PARENTS across Huddersfield will take advantage of controversial education changes, a top councillor believes.

The Government yesterday unveiled plans to allow parents and teachers to set up schools outside council control.

Clr Robert Light, who leads the opposition Conservatives on Kirklees Council, thinks free schools will be popular in the district.

“There are a number of communities in Kirklees who are dissatisfied with their schools and will be looking at this with interest,” he said.

“For a long time, Kirklees has only provided a good education in certain areas.

“There are a huge number of children from Huddersfield who go to schools in Calderdale and a large number from Batley and Birstall who go to schools in Leeds and Bradford council areas.”

Yesterday education secretary Michael Gove released a 10-page document explaining how groups of parents or teachers could apply to set up a free school.
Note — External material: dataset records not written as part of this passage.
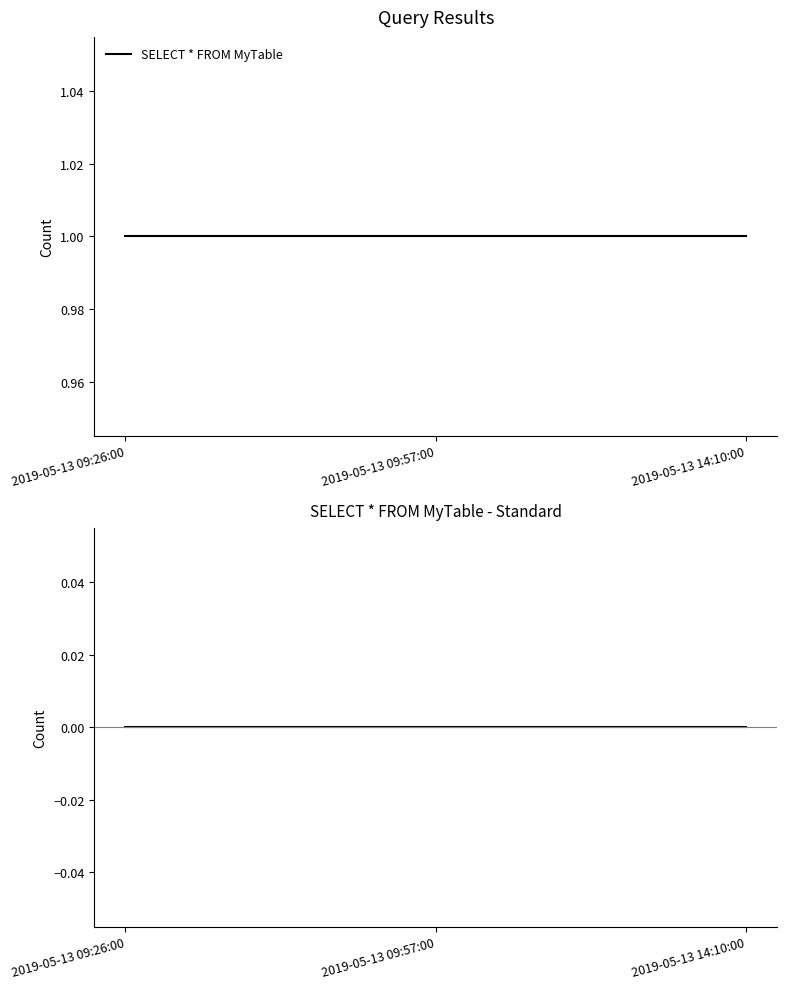

What is the sum of the SELECT * FROM MyTable values at 2019-05-13 09:26:00 and 2019-05-13 09:57:00?

2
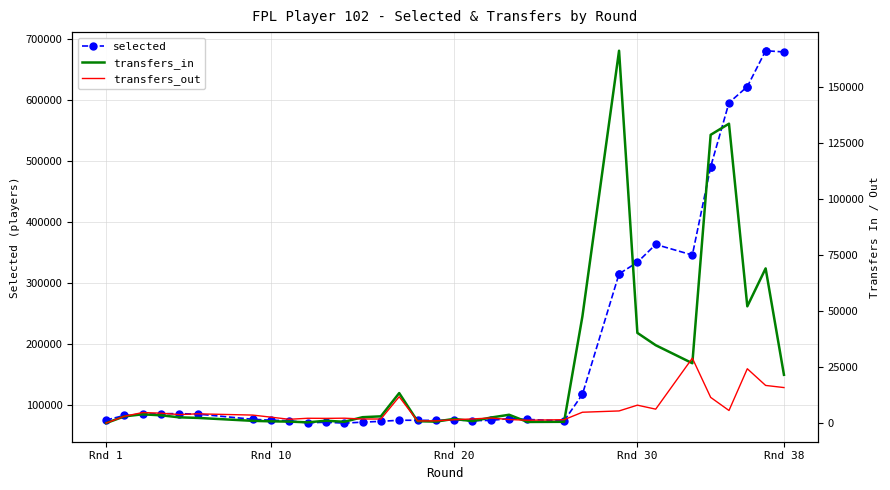

List the series in order of their peak value, lowest first.

transfers_out, transfers_in, selected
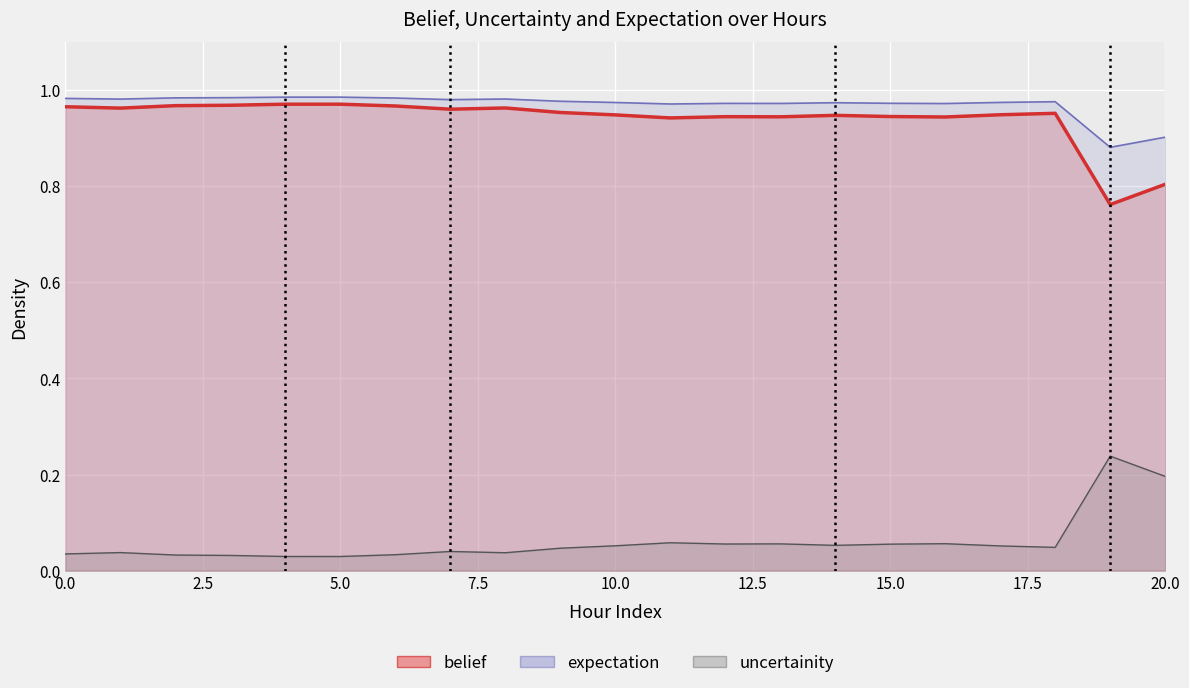

How many categories are shown in the chart?

21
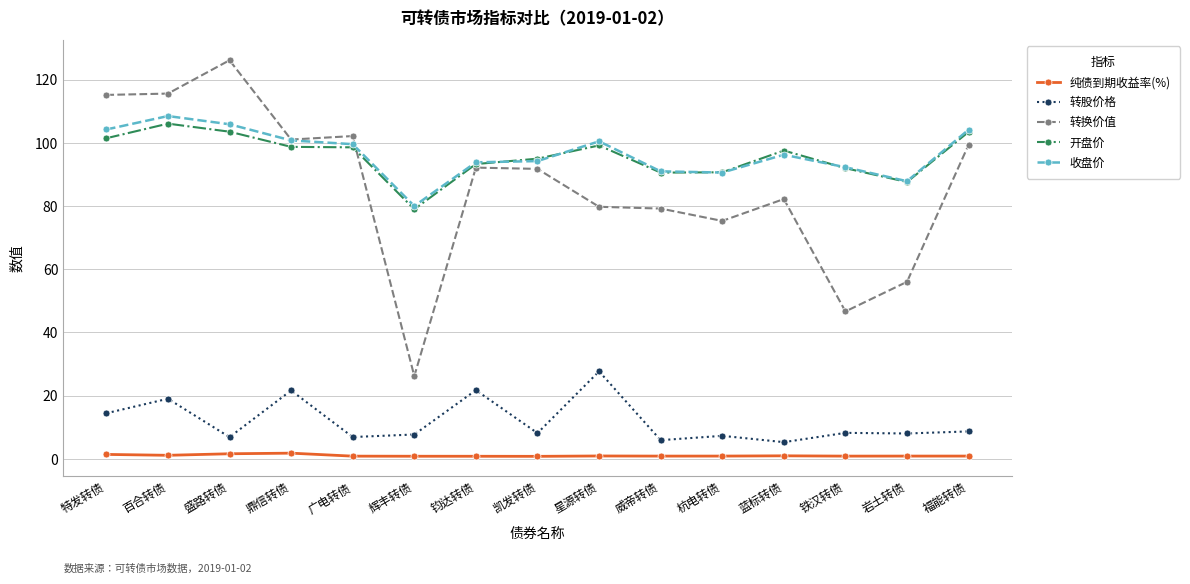

What is the label of the 4th point from the left?

鼎信转债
Some 700 groups have already expressed and interest in the plan.

Parents in Birkenshaw will be among the first groups to apply to set up a free school.

Kirklees wants to close the middle school in the town and send children to high schools in Batley. But parents want to turn Birkenshaw Middle School into a free school for 900 children aged 11 to 16.

Clr Light, who represents the area on Kirklees, backs the plan.

He said: “The parents group will put in an application by the end of the month and I’m very optimistic of success – David Cameron has said he supports the plan.”

Clr Light believes free schools will improve education in Kirklees.

“I think they will have a positive effect,” he said. “No choice is no longer an option. This takes power from the bureaucrats and puts it in the hands of parents.”

But the council’s Cabinet member for education Clr Ken Smith believes free schools are a bad idea.

The Labour man said: “It’s a pretty ill though-out concept.

“You have to design an education system to meet every child’s needs. But, if you have free schools popping up, it sucks energy and money from the system you’ve designed.”

Clr Smith doesn’t believe Birkenshaw needs a free school.

The Ashbrow councillor said: “There are more than enough high school places in Batley and Cleckheaton for the children from Birkenshaw, Birstall and Gomersal.

“The parents are trying to create a new school when it’s not necessary.”

Mr Gove also announced yesterday that planning laws would be relaxed to allow schools to be set up in shops and offices.

The Conservative minister said: “It’s amazingly complicated, not just to build a new school, but to convert an existing building into a school.

“It’s that sort of ridiculous bureaucratic nonsense which has impeded the imagination and idealism of people who want to transform state education that we are going to change.”